Most Washington State Polling Places are being shutdown. Millions of disenfranchised voters are now forced to vote by mail-in ballots thereby opening the way for massive voter-fraud.

Please join the class action lawsuit challenging forced Mail-in Voting in Washington State. The lawsuit will claim that there is no assurance to the voter that the ballot cast is private, is received, and is counted as cast. The voter also has no assurance that other voters are actually qualified to vote. (Many dead people have been voting via mail-in ballots as well as voters voting simultaneously in multiple states via multiple mail-in ballots). Additionally Washington State election officials have not been able to track and account for the mail-in ballots they send thereby opening the way for voter fraud.

In contrast, voters casting ballots in Washington State at polling places must sign their names in front of two witnesses (poll workers) as well as show their identification prior to being permitted to vote. They are also not permitted to influence or observe how another voter votes. 'Except for the signature (which is not notarized), the mail-in ballots have none of these safeguards in place. (the election officials have recently turned off the vote counters on the machines so we cannot know that our ballot was counted as we cast it.)

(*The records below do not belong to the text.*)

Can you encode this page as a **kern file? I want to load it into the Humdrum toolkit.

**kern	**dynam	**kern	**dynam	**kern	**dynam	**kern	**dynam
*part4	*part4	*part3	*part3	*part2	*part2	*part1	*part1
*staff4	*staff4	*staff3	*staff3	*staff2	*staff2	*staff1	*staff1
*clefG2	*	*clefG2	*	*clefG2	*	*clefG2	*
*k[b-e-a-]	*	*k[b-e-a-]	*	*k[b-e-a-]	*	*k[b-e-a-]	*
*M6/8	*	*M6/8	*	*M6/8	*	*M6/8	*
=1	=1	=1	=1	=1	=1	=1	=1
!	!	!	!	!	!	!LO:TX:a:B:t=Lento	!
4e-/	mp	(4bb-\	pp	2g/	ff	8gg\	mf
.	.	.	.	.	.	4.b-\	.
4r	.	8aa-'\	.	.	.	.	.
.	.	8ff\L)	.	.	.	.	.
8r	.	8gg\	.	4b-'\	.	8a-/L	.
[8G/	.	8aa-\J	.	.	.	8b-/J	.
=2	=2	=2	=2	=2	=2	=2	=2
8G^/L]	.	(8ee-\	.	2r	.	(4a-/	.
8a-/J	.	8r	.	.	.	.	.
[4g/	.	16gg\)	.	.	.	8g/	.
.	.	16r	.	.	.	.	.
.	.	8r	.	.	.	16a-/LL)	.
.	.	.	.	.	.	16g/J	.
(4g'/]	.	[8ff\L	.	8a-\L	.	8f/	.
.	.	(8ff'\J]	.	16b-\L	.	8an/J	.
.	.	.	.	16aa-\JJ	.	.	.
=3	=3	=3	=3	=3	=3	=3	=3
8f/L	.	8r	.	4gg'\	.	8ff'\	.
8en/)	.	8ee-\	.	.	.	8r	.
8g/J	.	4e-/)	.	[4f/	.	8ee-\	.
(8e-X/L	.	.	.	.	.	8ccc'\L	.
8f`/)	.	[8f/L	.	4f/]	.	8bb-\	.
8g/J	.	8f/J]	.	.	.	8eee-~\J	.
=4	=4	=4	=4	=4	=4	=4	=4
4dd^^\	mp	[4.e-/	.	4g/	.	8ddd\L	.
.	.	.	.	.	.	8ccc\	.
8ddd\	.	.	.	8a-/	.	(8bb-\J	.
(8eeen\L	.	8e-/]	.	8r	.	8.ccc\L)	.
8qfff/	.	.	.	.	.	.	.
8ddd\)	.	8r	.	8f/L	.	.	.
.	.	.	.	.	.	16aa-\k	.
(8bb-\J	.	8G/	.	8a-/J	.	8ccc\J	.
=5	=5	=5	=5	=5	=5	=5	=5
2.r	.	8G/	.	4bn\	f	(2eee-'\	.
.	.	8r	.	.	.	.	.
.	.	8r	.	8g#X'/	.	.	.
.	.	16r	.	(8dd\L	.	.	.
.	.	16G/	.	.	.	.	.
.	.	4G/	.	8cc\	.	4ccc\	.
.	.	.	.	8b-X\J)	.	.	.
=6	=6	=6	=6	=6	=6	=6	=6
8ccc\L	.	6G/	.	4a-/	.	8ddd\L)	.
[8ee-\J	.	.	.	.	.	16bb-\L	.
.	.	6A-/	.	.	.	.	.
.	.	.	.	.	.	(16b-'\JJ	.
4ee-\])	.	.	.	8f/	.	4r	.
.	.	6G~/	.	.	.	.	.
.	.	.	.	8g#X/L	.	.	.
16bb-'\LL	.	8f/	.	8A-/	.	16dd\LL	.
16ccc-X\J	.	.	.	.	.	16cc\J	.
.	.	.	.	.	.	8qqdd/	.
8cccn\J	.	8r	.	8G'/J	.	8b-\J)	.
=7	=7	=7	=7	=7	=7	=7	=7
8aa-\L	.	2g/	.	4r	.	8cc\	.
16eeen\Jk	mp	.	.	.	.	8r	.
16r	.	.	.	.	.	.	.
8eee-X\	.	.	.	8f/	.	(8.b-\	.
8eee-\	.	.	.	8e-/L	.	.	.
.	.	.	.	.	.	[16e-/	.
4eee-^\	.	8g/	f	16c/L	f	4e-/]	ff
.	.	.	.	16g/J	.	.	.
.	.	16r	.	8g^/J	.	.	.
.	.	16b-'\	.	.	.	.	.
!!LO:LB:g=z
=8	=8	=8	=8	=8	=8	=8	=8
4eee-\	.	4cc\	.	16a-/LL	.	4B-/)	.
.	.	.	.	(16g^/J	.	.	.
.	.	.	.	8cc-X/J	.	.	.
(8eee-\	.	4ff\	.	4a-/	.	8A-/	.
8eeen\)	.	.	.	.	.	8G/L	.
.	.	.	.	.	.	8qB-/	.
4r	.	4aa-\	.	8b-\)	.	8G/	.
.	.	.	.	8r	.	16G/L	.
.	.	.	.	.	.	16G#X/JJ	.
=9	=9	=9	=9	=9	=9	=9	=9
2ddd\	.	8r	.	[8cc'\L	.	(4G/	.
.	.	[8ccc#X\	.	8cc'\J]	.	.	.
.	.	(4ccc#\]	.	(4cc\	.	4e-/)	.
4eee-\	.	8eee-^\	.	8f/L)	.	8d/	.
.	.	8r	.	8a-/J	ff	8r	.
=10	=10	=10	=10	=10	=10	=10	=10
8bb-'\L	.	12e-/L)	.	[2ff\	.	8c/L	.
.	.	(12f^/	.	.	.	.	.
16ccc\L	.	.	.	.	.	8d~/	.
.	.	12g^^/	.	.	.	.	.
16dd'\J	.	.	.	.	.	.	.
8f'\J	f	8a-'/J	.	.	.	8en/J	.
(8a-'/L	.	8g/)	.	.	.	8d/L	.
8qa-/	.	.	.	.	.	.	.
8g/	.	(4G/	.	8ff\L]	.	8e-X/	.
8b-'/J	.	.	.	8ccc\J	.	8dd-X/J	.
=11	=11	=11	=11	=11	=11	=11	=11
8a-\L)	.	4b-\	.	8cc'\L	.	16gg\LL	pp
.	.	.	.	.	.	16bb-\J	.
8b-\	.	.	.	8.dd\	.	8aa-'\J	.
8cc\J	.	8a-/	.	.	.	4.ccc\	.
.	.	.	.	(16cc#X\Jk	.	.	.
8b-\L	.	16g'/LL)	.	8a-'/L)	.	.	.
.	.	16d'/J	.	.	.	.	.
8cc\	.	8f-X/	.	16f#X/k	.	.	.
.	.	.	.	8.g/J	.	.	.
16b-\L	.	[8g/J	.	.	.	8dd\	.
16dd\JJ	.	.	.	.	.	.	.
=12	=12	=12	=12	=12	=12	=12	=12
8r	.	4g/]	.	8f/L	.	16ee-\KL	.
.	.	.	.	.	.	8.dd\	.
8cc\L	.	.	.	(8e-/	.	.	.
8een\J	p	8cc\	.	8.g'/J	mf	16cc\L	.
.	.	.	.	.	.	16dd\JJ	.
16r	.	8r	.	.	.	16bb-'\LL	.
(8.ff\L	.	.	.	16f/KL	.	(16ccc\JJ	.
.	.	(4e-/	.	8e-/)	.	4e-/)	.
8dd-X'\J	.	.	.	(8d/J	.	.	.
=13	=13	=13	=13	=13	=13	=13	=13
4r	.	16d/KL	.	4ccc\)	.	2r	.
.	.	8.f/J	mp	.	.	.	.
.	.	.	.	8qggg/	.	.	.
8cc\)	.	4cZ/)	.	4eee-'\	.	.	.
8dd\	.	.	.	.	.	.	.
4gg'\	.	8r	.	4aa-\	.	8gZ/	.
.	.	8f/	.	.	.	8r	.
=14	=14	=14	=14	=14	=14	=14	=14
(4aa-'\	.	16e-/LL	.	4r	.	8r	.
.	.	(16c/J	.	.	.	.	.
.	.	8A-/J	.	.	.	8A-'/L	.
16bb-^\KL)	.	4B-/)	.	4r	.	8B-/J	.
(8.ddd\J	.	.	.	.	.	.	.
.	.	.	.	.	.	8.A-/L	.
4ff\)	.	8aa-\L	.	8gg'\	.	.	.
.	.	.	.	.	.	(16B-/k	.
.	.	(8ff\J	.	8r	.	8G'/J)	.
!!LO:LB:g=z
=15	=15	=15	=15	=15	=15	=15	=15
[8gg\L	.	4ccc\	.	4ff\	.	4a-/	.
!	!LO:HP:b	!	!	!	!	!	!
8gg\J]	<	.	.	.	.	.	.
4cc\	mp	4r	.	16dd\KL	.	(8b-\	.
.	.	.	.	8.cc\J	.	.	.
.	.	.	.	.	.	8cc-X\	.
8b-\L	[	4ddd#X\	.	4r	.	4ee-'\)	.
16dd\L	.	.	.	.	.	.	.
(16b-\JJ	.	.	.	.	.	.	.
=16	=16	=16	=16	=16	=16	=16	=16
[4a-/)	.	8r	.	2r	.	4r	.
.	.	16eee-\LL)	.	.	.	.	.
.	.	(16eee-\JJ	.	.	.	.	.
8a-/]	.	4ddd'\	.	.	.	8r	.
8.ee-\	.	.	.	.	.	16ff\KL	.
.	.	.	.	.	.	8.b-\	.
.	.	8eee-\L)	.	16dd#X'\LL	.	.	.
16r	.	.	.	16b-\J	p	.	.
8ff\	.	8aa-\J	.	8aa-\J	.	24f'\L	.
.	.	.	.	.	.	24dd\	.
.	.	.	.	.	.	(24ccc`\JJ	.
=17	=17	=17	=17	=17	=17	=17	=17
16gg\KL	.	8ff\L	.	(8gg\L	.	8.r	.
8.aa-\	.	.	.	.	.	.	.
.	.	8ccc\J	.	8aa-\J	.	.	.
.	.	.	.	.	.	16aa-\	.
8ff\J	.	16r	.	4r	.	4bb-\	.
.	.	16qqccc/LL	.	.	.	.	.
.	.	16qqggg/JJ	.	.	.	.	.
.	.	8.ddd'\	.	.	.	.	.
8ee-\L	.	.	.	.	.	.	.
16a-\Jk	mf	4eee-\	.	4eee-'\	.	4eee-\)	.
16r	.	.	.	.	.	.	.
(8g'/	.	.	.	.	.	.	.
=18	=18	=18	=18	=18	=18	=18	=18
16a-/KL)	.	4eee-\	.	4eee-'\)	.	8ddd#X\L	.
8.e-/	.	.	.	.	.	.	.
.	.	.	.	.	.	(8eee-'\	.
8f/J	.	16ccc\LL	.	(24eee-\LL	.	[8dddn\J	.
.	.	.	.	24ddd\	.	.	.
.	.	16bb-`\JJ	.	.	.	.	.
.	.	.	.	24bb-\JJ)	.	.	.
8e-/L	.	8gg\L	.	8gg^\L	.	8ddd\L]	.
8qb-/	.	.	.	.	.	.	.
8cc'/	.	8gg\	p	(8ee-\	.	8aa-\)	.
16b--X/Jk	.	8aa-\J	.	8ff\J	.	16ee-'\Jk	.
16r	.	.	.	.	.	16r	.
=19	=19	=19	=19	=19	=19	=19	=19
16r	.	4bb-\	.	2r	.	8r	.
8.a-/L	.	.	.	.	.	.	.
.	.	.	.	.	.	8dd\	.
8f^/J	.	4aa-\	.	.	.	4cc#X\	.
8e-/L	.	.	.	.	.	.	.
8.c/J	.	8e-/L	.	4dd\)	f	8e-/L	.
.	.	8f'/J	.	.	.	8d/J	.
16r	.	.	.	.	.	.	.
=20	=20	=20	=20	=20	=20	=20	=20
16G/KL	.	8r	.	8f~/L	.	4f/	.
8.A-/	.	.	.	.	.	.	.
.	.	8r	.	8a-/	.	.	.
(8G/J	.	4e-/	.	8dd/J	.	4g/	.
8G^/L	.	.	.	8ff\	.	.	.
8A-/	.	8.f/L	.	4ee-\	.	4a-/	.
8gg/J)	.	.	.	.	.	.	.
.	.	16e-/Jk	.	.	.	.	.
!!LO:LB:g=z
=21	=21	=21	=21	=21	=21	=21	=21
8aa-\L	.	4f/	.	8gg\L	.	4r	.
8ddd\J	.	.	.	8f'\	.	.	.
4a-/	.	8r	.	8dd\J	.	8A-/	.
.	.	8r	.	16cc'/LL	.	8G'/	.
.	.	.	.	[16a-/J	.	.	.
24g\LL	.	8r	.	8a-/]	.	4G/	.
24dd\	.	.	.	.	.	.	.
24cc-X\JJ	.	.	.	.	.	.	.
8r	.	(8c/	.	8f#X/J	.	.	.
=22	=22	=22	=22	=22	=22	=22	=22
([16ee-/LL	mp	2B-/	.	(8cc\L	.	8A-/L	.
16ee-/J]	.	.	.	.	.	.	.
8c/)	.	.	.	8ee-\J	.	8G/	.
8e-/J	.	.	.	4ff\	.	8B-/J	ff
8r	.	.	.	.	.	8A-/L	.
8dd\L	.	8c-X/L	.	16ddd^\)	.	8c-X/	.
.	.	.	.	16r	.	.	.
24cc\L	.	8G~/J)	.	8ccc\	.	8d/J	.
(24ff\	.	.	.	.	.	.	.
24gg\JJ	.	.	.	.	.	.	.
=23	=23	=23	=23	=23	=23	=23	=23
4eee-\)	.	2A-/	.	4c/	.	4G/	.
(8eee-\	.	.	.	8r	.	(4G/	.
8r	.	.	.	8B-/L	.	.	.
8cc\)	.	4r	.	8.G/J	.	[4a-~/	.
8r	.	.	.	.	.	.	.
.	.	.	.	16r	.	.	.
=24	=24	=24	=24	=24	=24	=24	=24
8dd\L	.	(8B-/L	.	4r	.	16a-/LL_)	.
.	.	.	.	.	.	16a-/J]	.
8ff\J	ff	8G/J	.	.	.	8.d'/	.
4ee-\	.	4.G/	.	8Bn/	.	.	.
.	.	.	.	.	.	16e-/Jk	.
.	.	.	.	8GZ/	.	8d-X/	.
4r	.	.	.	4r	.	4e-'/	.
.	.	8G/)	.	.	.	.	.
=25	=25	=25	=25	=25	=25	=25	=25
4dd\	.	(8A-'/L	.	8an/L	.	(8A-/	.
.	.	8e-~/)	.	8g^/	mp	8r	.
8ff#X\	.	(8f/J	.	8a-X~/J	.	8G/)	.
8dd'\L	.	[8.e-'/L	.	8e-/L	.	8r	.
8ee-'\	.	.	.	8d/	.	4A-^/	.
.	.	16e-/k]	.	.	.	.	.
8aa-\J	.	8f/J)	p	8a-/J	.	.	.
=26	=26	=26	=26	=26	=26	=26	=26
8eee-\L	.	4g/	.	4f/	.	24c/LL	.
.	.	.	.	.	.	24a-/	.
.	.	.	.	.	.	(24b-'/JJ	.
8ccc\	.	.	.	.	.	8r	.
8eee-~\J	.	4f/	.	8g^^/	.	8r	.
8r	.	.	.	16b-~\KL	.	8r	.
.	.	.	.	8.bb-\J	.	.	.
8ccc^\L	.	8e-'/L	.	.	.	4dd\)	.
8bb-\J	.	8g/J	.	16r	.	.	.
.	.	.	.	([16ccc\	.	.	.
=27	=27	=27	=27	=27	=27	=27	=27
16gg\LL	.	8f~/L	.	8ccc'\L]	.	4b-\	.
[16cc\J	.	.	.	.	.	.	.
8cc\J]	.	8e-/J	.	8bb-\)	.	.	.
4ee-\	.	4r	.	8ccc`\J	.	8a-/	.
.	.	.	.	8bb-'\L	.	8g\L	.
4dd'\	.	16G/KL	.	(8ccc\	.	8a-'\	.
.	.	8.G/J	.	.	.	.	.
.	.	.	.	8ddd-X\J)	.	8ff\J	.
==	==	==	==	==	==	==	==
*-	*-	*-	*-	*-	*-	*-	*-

The proposed law suit is based on the concept that elected officials cannot deny their constituents the right to vote. The "right to vote"  implys reasonable assurance to the voter that his ballot was counted as he cast it in a timely manner and that most if not all other voters are qualified to vote and that the voting be done in a public forum whenever possible. (i.e. a traditional polling place with voting machines that count votes)

Here is a quote  -- Attributed to Josef Stalin
 that underscores the issue.
""It is enough that the people know there was an election.
  The people who cast the votes decide nothing.
  The people who count the votes decide everything."